* [EXERCISE DESCRIPTION]
Rewrite the listing below with "y-axis" switched to "vertical axis" and everything else left as is. Leave out the pictures.

* [AVAILABLE DATA]
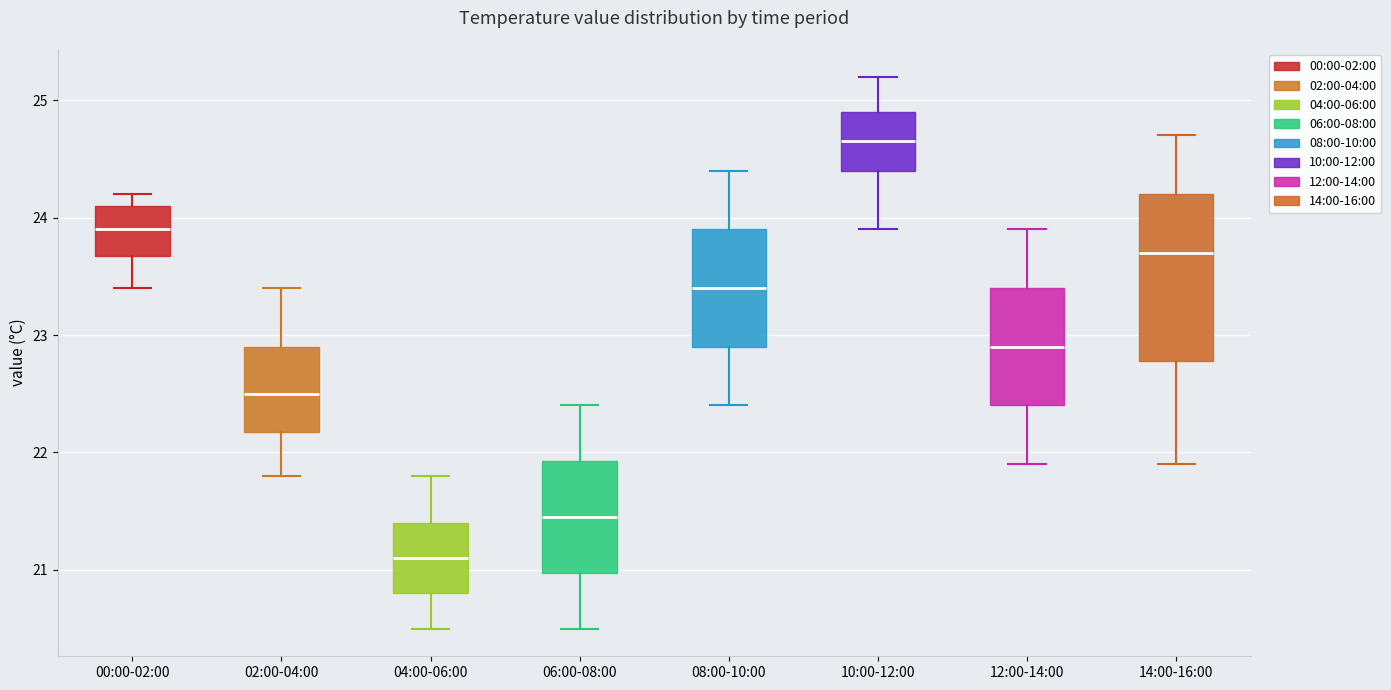

Reading left to right, read every box against the y-axis: the position of its median line, the range the box covers, and the ends of its whiskers. The values are not printed on the chart, so give them approximately, as read against the axis.

00:00-02:00: median 23.9, box 23.7 to 24.1, whiskers 23.4 to 24.2
02:00-04:00: median 22.5, box 22.2 to 22.9, whiskers 21.8 to 23.4
04:00-06:00: median 21.1, box 20.8 to 21.4, whiskers 20.5 to 21.8
06:00-08:00: median 21.5, box 21.0 to 21.9, whiskers 20.5 to 22.4
08:00-10:00: median 23.4, box 22.9 to 23.9, whiskers 22.4 to 24.4
10:00-12:00: median 24.7, box 24.4 to 24.9, whiskers 23.9 to 25.2
12:00-14:00: median 22.9, box 22.4 to 23.4, whiskers 21.9 to 23.9
14:00-16:00: median 23.7, box 22.8 to 24.2, whiskers 21.9 to 24.7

* [TASK SOLUTION]
Reading left to right, read every box against the vertical axis: the position of its median line, the range the box covers, and the ends of its whiskers. The values are not printed on the chart, so give them approximately, as read against the axis.

00:00-02:00: median 23.9, box 23.7 to 24.1, whiskers 23.4 to 24.2
02:00-04:00: median 22.5, box 22.2 to 22.9, whiskers 21.8 to 23.4
04:00-06:00: median 21.1, box 20.8 to 21.4, whiskers 20.5 to 21.8
06:00-08:00: median 21.5, box 21.0 to 21.9, whiskers 20.5 to 22.4
08:00-10:00: median 23.4, box 22.9 to 23.9, whiskers 22.4 to 24.4
10:00-12:00: median 24.7, box 24.4 to 24.9, whiskers 23.9 to 25.2
12:00-14:00: median 22.9, box 22.4 to 23.4, whiskers 21.9 to 23.9
14:00-16:00: median 23.7, box 22.8 to 24.2, whiskers 21.9 to 24.7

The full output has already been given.